Sewing on buttons is not one of my favorite tasks. Whenever possible I use my sewing machine. When selecting the buttons for this project I made certain they were suitable for machine application. Each button was carefully attached making certain the machine’s presser foot didn’t damage the button. After buttons I moved on to ric-rac and hand stitching. I love the way French knots look so I added them in several different colors. Rows of a running stitch were also incorporated.
After applying the last piece of embellishment I sat back, in my chair, took a deep breath and allowed my eyes to survey the Blue House wall hanging. My heart was so pleased. I couldn’t have asked for a better outcome.
Not much left before this project is finished. Time to take a break.

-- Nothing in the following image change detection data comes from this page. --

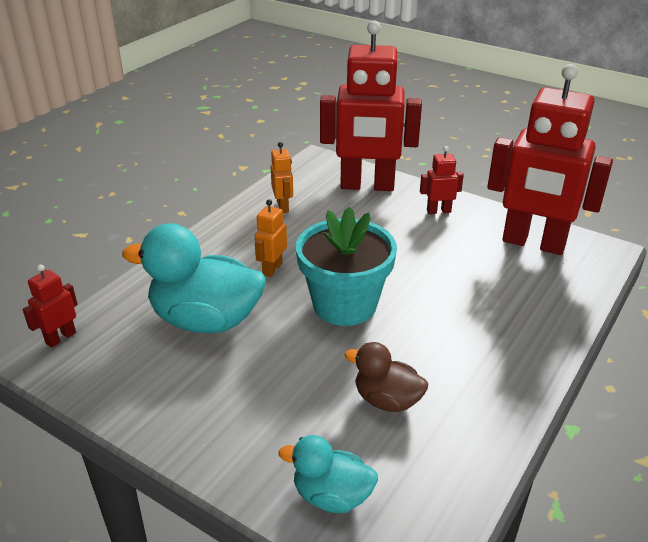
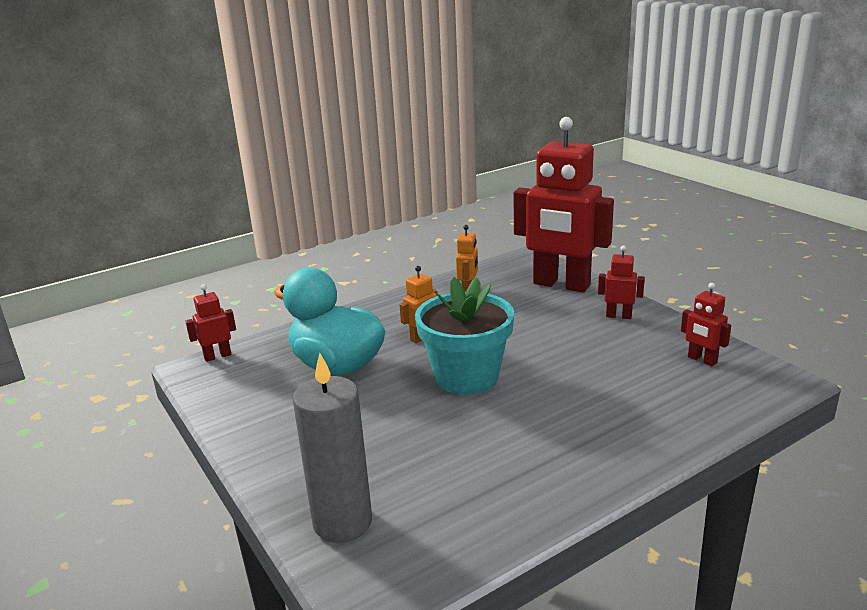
camera: 25 degrees right, 10 degrees down
(331, 496) = (342, 522): turquoise duck -> grey candle
(387, 400) = (448, 461): brown duck -> none
(533, 243) = (702, 360): red robot -> red robot, size x0.42

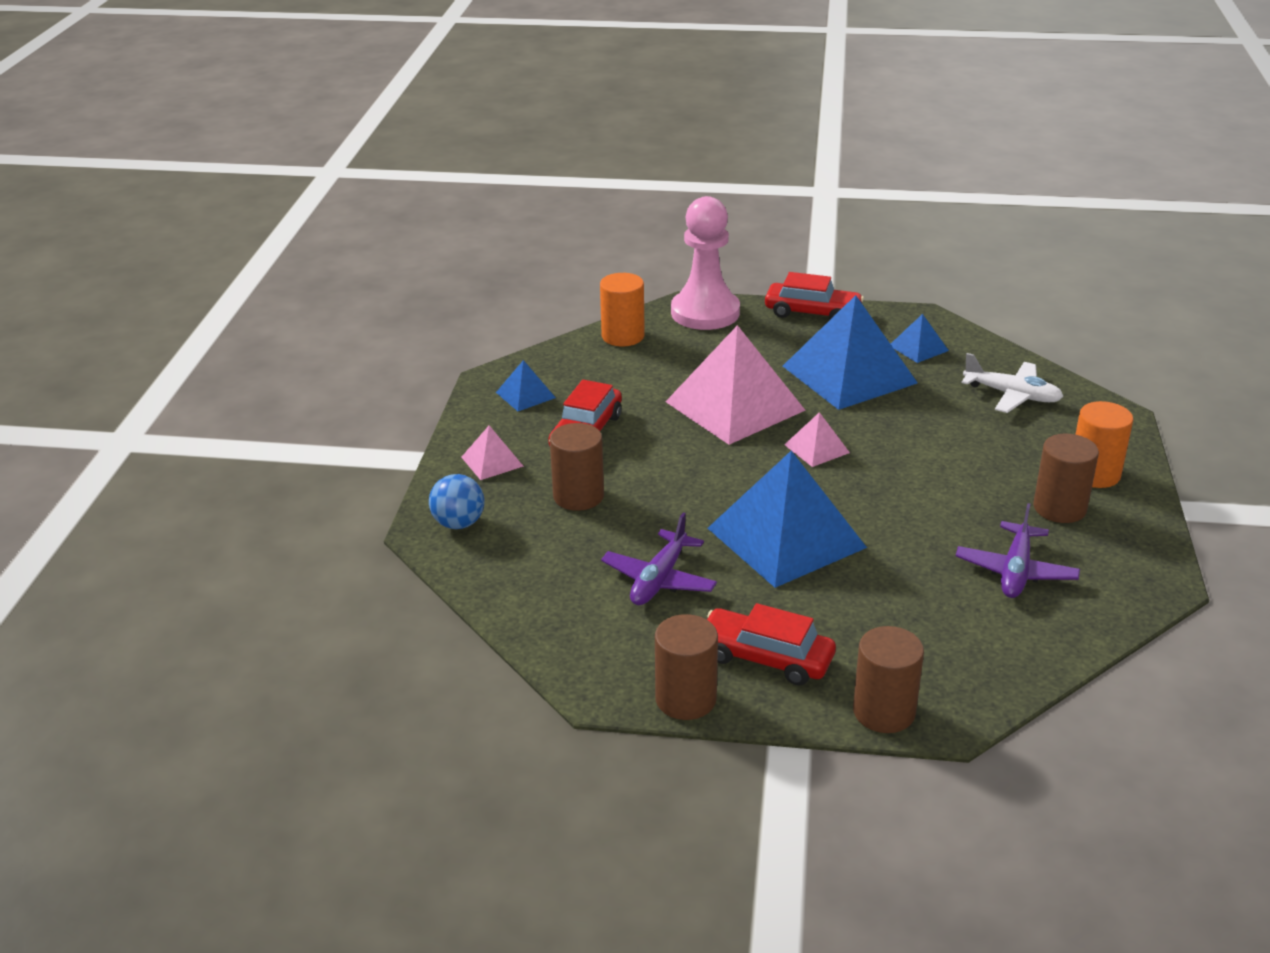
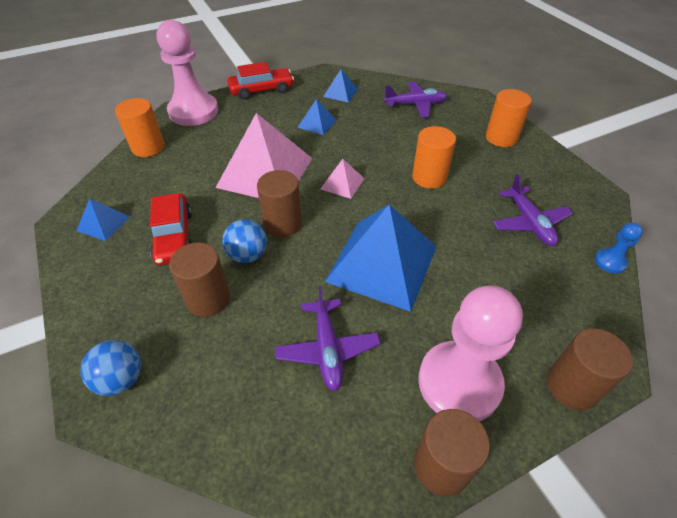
camera: 35 degrees left, 15 degrees up
(492, 461) = (113, 298): pink pyramid -> none
(647, 476) = (248, 255): none -> blue ball
(765, 657) = (459, 382): red car -> pink pawn
(849, 374) = (317, 123): blue pyramid -> blue pyramid, size x0.45
(935, 481) = (429, 177): none -> orange cylinder
(1012, 395) = (415, 105): white plane -> purple plane
(1059, 508) = (507, 167): brown cylinder -> brown cylinder (283, 224)
(1075, 645) = (610, 262): none -> blue pawn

When next we meet we will finish up the wall hanging. I’m looking forward to seeing you then!
We’ve come a longway in this quilt transformation. The list of things left to complete has grown much, much shorter. Time now to add some decorations.
The very first thing we need to do is secure the quilt sandwich with stitching/quilting. For very small projects, like this one, I prefer to do the quilting on my Pfaff sewing machine. My conventional sewing machine has 100’s of decorative stitches. Adjusting stitch width and/or length as well as thread color provides oodles of possibilities. My imagination would be my only limitation.
To minimize the shifting of the three layers (quilt top, batting and backing) I carefully placed pins in strategic locations. Once those were in place it was time to let my creativity run wild. Line by line, section by section stitches were added. Some were zigzag, some were straight while others showed way more imagination. I used nine different stitch patterns.